Names are the hardest PII category to detect with regex — there are billions of valid names and no consistent pattern. 'John Smith' is a name; 'John Deere' (a company) and 'John' (just a word) may or may not be PII depending on context. Effective name detection requires NLP-based Named Entity Recognition (NER): models like spaCy, Stanford NER, AWS Comprehend, Google Cloud DLP, or Microsoft Presidio detect person names in context with 85–95% recall. Even NER misses unusual or international names and generates false positives on common words used as names.
What is the difference between redaction and anonymization?

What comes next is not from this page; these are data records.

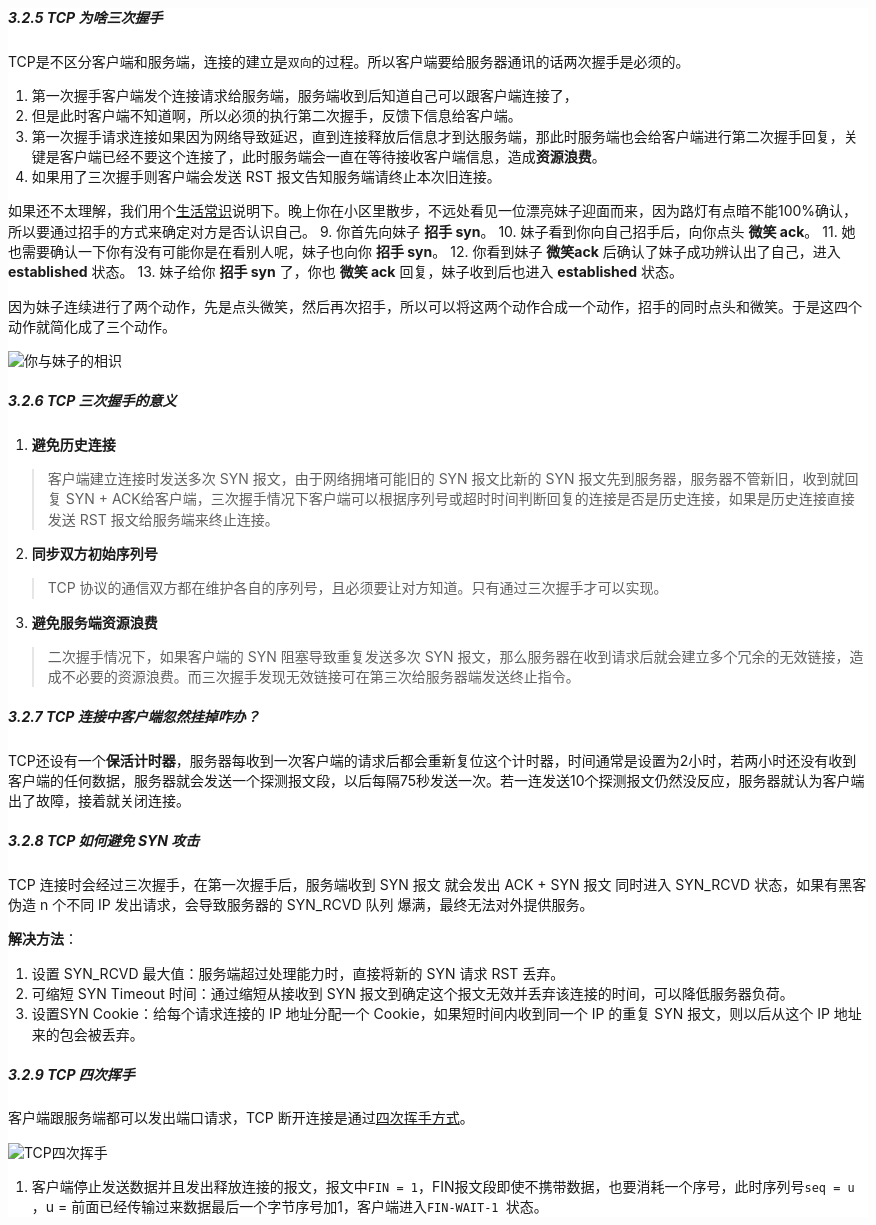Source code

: ##### 3.2.5  TCP 为啥三次握手
TCP是不区分客户端和服务端，连接的建立是`双向`的过程。所以客户端要给服务器通讯的话两次握手是必须的。
1. 第一次握手客户端发个连接请求给服务端，服务端收到后知道自己可以跟客户端连接了，
2. 但是此时客户端不知道啊，所以必须的执行第二次握手，反馈下信息给客户端。
3. 第一次握手请求连接如果因为网络导致延迟，直到连接释放后信息才到达服务端，那此时服务端也会给客户端进行第二次握手回复，关键是客户端已经不要这个连接了，此时服务端会一直在等待接收客户端信息，造成**资源浪费**。
4. 如果用了三次握手则客户端会发送 RST 报文告知服务端请终止本次旧连接。

如果还不太理解，我们用个[生活常识](https://baijiahao.baidu.com/s?id=1614404084382122793&wfr=spider&for=pc)说明下。晚上你在小区里散步，不远处看见一位漂亮妹子迎面而来，因为路灯有点暗不能100%确认，所以要通过招手的方式来确定对方是否认识自己。
9. 你首先向妹子 **招手 syn**。
10. 妹子看到你向自己招手后，向你点头 **微笑 ack**。
11. 她也需要确认一下你有没有可能你是在看别人呢，妹子也向你 **招手 syn**。
12. 你看到妹子 **微笑ack** 后确认了妹子成功辨认出了自己，进入 **established** 状态。
13. 妹子给你 **招手 syn** 了，你也 **微笑 ack** 回复，妹子收到后也进入 **established** 状态。

因为妹子连续进行了两个动作，先是点头微笑，然后再次招手，所以可以将这两个动作合成一个动作，招手的同时点头和微笑。于是这四个动作就简化成了三个动作。

![你与妹子的相识](https://img-blog.csdnimg.cn/20210130111536765.png)
##### 3.2.6 TCP 三次握手的意义
1. **避免历史连接**
>客户端建立连接时发送多次 SYN 报文，由于网络拥堵可能旧的 SYN 报文比新的 SYN 报文先到服务器，服务器不管新旧，收到就回复 SYN +  ACK给客户端，三次握手情况下客户端可以根据序列号或超时时间判断回复的连接是否是历史连接，如果是历史连接直接发送 RST 报文给服务端来终止连接。

2. **同步双方初始序列号**
>TCP 协议的通信双方都在维护各自的序列号，且必须要让对方知道。只有通过三次握手才可以实现。

3. **避免服务端资源浪费**
> 二次握手情况下，如果客户端的 SYN 阻塞导致重复发送多次 SYN 报文，那么服务器在收到请求后就会建立多个冗余的无效链接，造成不必要的资源浪费。而三次握手发现无效链接可在第三次给服务器端发送终止指令。

##### 3.2.7 TCP 连接中客户端忽然挂掉咋办？
TCP还设有一个**保活计时器**，服务器每收到一次客户端的请求后都会重新复位这个计时器，时间通常是设置为2小时，若两小时还没有收到客户端的任何数据，服务器就会发送一个探测报文段，以后每隔75秒发送一次。若一连发送10个探测报文仍然没反应，服务器就认为客户端出了故障，接着就关闭连接。

##### 3.2.8 TCP 如何避免 SYN 攻击
TCP 连接时会经过三次握手，在第一次握手后，服务端收到 SYN 报文 就会发出 ACK + SYN 报文 同时进入 SYN_RCVD 状态，如果有黑客伪造 n 个不同 IP 发出请求，会导致服务器的 SYN_RCVD 队列 爆满，最终无法对外提供服务。

**解决方法**：
1. 设置 SYN_RCVD 最大值：服务端超过处理能力时，直接将新的 SYN 请求 RST 丢弃。
2. 可缩短 SYN Timeout 时间：通过缩短从接收到 SYN 报文到确定这个报文无效并丢弃该连接的时间，可以降低服务器负荷。
3. 设置SYN Cookie：给每个请求连接的 IP 地址分配一个 Cookie，如果短时间内收到同一个 IP 的重复 SYN 报文，则以后从这个 IP 地址来的包会被丢弃。


##### 3.2.9 TCP 四次挥手
客户端跟服务端都可以发出端口请求，TCP 断开连接是通过[四次挥手方式](https://blog.csdn.net/weixin_43723356/article/details/107332960)。

![TCP四次挥手](https://img-blog.csdnimg.cn/20210130150017865.png)

1. 客户端停止发送数据并且发出释放连接的报文，报文中`FIN = 1`，FIN报文段即使不携带数据，也要消耗一个序号，此时序列号`seq = u` ，u = 前面已经传输过来数据最后一个字节序号加1，客户端进入`FIN-WAIT-1 `状态。
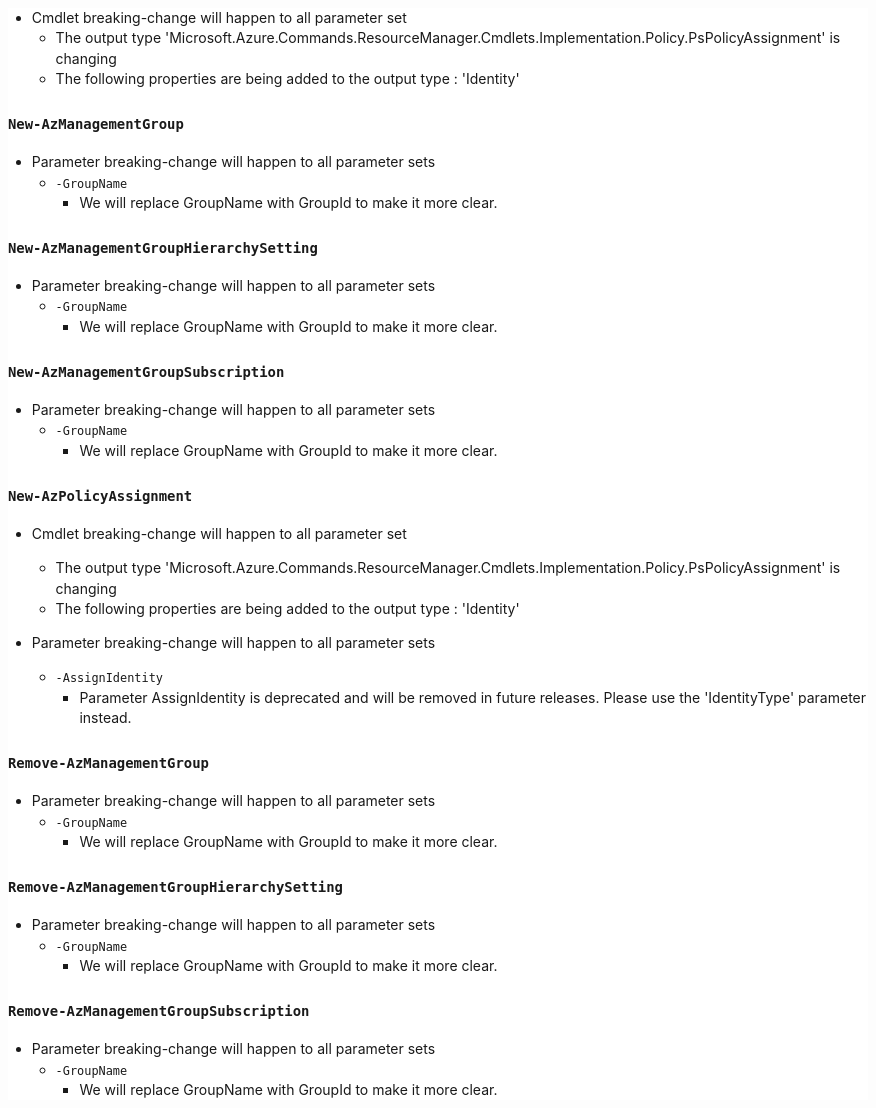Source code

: - Cmdlet breaking-change will happen to all parameter set
  - The output type 'Microsoft.Azure.Commands.ResourceManager.Cmdlets.Implementation.Policy.PsPolicyAssignment' is changing
  - The following properties are being added to the output type : 'Identity'

### `New-AzManagementGroup`

- Parameter breaking-change will happen to all parameter sets
  - `-GroupName`
    - We will replace GroupName with GroupId to make it more clear.

### `New-AzManagementGroupHierarchySetting`

- Parameter breaking-change will happen to all parameter sets
  - `-GroupName`
    - We will replace GroupName with GroupId to make it more clear.

### `New-AzManagementGroupSubscription`

- Parameter breaking-change will happen to all parameter sets
  - `-GroupName`
    - We will replace GroupName with GroupId to make it more clear.

### `New-AzPolicyAssignment`

- Cmdlet breaking-change will happen to all parameter set
  - The output type 'Microsoft.Azure.Commands.ResourceManager.Cmdlets.Implementation.Policy.PsPolicyAssignment' is changing
  - The following properties are being added to the output type : 'Identity'

- Parameter breaking-change will happen to all parameter sets
  - `-AssignIdentity`
    - Parameter AssignIdentity is deprecated and will be removed in future releases. Please use the 'IdentityType' parameter instead.

### `Remove-AzManagementGroup`

- Parameter breaking-change will happen to all parameter sets
  - `-GroupName`
    - We will replace GroupName with GroupId to make it more clear.

### `Remove-AzManagementGroupHierarchySetting`

- Parameter breaking-change will happen to all parameter sets
  - `-GroupName`
    - We will replace GroupName with GroupId to make it more clear.

### `Remove-AzManagementGroupSubscription`

- Parameter breaking-change will happen to all parameter sets
  - `-GroupName`
    - We will replace GroupName with GroupId to make it more clear.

Redaction replaces PII with a placeholder: 'Patient John Smith' → 'Patient [NAME]'. The structure is preserved but the identifying information is removed. Anonymization more broadly removes all identifying information and typically applies k-anonymity (at least k individuals share each combination of quasi-identifiers). Pseudonymization replaces PII with a consistent fake value (the same person always maps to the same pseudonym), enabling record linkage while protecting direct identity. True anonymization is irreversible; pseudonymization is reversible with the mapping key.
How should I handle PII redaction for production log pipelines?
For production pipelines handling millions of log lines: use a dedicated DLP (Data Loss Prevention) service — AWS Macie, Google Cloud DLP, Microsoft Presidio, or dbt's pre-commit hooks for data pipelines. Apply redaction at the log sink level, not in application code (so no PII is written to the log file at all). Use regex for high-confidence patterns (SSN, credit card, email) and NER for low-confidence patterns (names, addresses). Implement sampling and human review to measure false positive/negative rates. This browser tool is for manual review and development; not for automated production pipelines.